By a MetNews Staff Writer
The state Department of Social Services must turn over to CBS the names of people with criminal convictions who work in licensed daycare centers, under a ruling yesterday from this district’s Court of Appeal.
Since the names of people convicted of crimes is public information, and since the names of people who work in daycare centers also is public, the court ruled, the state cannot reject the television network’s request for names that fall into both categories.
Justice Daniel A. Curry of Div. Four acknowledged tension between an individual’s right to privacy and the public’s right to know, but in this case, he said, none of the privacy interests compelled nondisclosure.
To the extent that a person with a criminal conviction maintains a privacy interest in nondisclosure, Curry said, “he or she has subjected himself or herself to public review by virtue of applying for a license to work at, operate, or own a child care facility, which license also constitutes a matter of public record.”
The ruling arises from a request CBS made a year ago for records containing a list of people working in licensed daycare facilities who received exemptions, from 1995 to the present, from the rule that bars convicted criminals from such employment.
The Social Services Department is prohibited from granting exemptions for a broad range of convictions, including murder, rape, and offenses that require sex registration. But there are a number of convictions for which exemptions may be granted.
In 1999, 7,059 exemptions were granted, more than half of which were deemed eligible for a simplified process because the convictions were for minor crimes like petty theft, or were more than 10 years old.
The department is the only government agency responsible for licensing and overseeing child care facilities.
It denied the request for the data, saying state law protecting privacy prohibited disclosure. CBS sued in Los Angeles Superior Court early this year, and the agency responded by turning over a copy of its exemption manual and a description of how the exemption program worked, but persisted in denying the request for the list.

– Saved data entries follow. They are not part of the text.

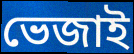
ভেজাই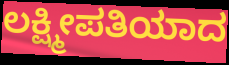
ಲಕ್ಷ್ಮೀಪತಿಯಾದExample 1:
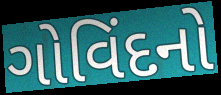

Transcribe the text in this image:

ગોવિંદનો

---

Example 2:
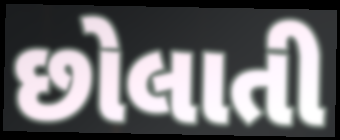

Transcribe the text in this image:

છોલાતી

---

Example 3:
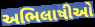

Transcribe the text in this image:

અભિલાષીઓ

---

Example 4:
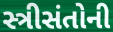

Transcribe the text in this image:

સ્ત્રીસંતોની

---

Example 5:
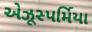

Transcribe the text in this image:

એઝૂસ્પર્મિયા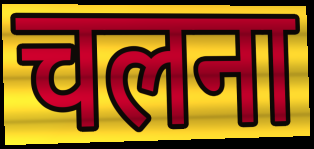
चलनाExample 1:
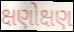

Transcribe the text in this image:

ક્ષણોક્ષણ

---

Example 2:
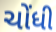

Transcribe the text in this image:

ચોંધી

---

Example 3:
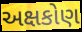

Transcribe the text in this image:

અક્ષકોણ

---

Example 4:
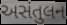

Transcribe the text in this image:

અસંતુલન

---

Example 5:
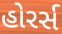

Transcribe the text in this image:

હોરર્સ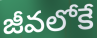
జీవలోకేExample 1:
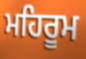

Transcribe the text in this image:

ਮਹਿਰੂਮ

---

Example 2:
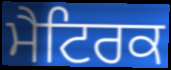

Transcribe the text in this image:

ਮੈਟਿਰਕ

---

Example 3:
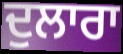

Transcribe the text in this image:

ਦੁਲਾਰਾ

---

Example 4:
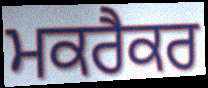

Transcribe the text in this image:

ਮਕਰੈਕਰ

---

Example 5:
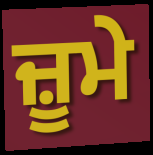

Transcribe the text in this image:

ਜ਼ੂਮੇ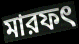
মারফৎ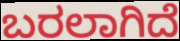
ಬರಲಾಗಿದೆ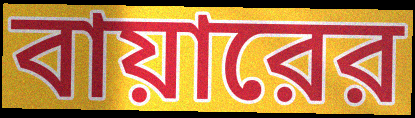
বায়ারের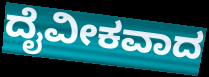
ದೈವೀಕವಾದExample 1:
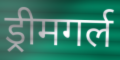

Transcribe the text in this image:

ड्रीमगर्ल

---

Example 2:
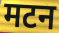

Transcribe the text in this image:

मटन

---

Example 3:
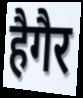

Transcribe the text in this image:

हैगैर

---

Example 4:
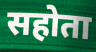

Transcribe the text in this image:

सहोता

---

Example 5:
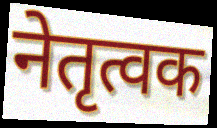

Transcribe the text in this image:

नेतृत्वक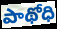
పాథోధి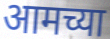
आमच्याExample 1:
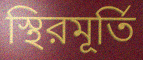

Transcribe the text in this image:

স্থিরমূর্তি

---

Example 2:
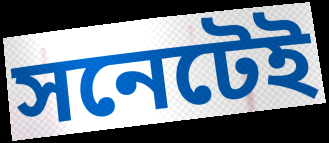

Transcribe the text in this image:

সনেটেই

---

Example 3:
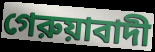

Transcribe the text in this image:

গেরুয়াবাদী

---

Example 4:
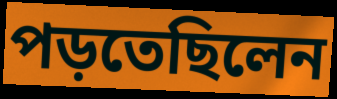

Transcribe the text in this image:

পড়তেছিলেন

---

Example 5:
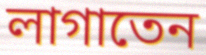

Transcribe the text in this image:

লাগাতেন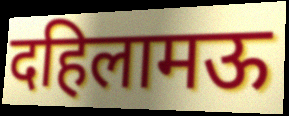
दहिलामऊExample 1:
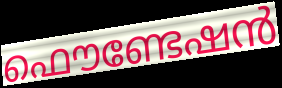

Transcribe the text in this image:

ഫൌണ്ടേഷൻ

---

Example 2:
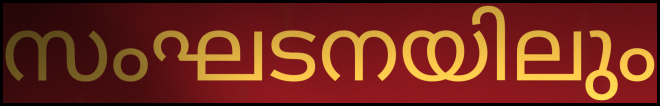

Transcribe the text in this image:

സംഘടനയിലും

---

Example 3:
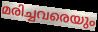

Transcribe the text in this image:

മരിച്ചവരെയും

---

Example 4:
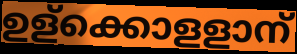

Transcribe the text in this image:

ഉള്ക്കൊളളാന്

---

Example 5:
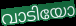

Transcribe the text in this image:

വാടിയോ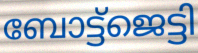
ബോട്ട്ജെട്ടി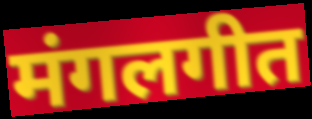
मंगलगीत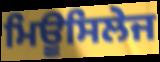
ਮਿਊਸਿਲੇਜ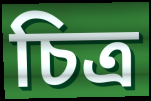
চিত্ৰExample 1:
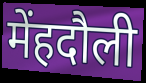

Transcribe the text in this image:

मेंहदौली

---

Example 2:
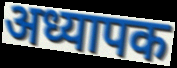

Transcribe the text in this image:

अध्यापक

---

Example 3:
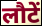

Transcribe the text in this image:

लौटें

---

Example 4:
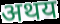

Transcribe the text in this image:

अथय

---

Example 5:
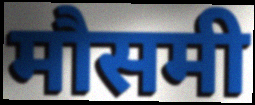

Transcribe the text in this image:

मौसमी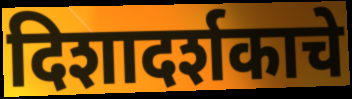
दिशादर्शकाचे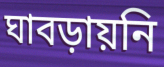
ঘাবড়ায়নি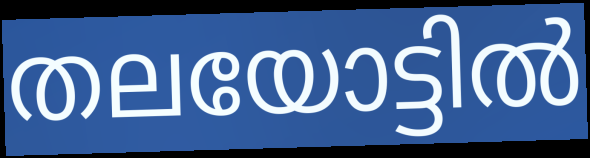
തലയോട്ടിൽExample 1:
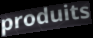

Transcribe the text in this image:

produits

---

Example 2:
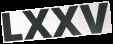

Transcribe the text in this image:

LXXV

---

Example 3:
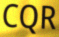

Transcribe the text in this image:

CQR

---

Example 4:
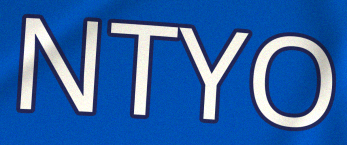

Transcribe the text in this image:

NTYO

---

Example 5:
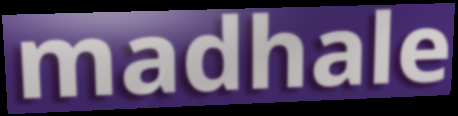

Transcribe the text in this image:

madhale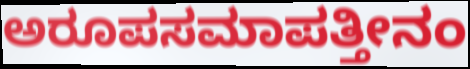
ಅರೂಪಸಮಾಪತ್ತೀನಂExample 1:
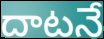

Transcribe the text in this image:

దాటనే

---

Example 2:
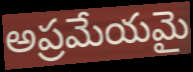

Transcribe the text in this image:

అప్రమేయమై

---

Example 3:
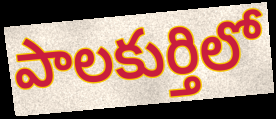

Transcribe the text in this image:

పాలకుర్తిలో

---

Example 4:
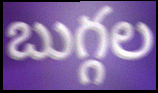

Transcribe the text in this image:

బుగ్గల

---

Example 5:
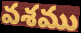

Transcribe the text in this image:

వశముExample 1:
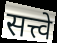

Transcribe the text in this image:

सत्त्वे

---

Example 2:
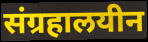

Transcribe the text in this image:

संग्रहालयीन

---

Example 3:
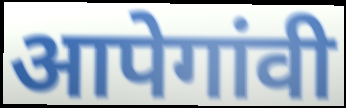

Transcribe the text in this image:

आपेगांवी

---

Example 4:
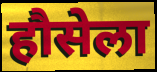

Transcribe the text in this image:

हौसेला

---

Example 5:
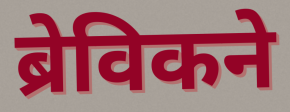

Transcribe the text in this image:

ब्रेविकने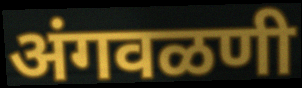
अंगवळणी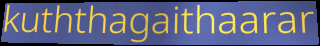
kuththagaithaarar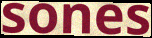
sones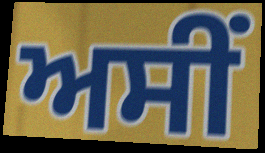
ਅਸੀੰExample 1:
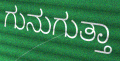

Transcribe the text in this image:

ಗುನುಗುತ್ತಾ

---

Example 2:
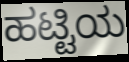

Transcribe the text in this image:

ಹಟ್ಟಿಯ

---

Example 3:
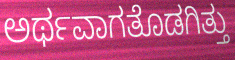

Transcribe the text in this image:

ಅರ್ಥವಾಗತೊಡಗಿತ್ತು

Government Code Sec. 6254 exempts personnel files from disclosure and in fact makes such disclosure illegal, the department argued.

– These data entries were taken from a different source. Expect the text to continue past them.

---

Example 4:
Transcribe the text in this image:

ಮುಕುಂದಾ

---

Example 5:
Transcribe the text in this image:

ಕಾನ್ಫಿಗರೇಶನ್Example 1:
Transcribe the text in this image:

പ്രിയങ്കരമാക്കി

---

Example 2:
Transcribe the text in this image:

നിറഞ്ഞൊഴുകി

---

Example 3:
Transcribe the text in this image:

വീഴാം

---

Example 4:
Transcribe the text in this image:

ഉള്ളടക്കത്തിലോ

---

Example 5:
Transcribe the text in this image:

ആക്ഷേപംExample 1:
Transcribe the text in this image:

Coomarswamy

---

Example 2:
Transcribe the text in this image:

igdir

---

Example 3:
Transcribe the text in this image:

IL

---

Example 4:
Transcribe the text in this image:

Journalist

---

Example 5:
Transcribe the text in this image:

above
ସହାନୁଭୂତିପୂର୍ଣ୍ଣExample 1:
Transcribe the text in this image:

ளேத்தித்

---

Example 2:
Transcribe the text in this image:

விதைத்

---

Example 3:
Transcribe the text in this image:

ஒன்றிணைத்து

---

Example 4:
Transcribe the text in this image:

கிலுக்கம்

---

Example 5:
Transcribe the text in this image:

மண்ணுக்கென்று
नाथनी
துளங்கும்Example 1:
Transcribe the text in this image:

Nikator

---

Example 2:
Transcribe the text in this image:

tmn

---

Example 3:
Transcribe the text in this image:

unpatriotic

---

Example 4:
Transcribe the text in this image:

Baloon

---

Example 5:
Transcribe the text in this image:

It also asserted that reviewing records to distill the requested list would cost $43,500.
Department officials acknowledged that anyone with the name and date of birth of a person operating a licensed daycare center could go to a county clerk’s office, input that data into the computer, and find whether the person had suffered a conviction.
But CBS argued that there was more to the public nature of information than the ability, with a name and date of birth, to run a search.
Los Angeles Superior Court Judge Susan Bryant-Deason ruled for the department after noting that whatever data turned over to CBS would be misleading, since it would not contain mention of any rehabilitative efforts by those who had convictions.
But the Court of Appeal said the public had an “overwhelming” interest in assuring that the department did not abuse its discretion in granting exemptions to allow convicted applicants to work at child care centers.
Nondisclosure is not compelled by the Government or Penal codes, Curry said. He noted that CBS was not seeking privileged information, such as the nature of the criminal convictions suffered by the people granted exemptions, or their dates of birth or physical descriptions.
“In any event, the fact that an individual suffered a criminal conviction, as conceded by DSS, is a matter of public record,” the justice said, meaning that disclosure does not violate the Penal Code.
The case is CBS Broadcasting Inc. v. Superior Court, California Department of Social Services, RPI, B148502.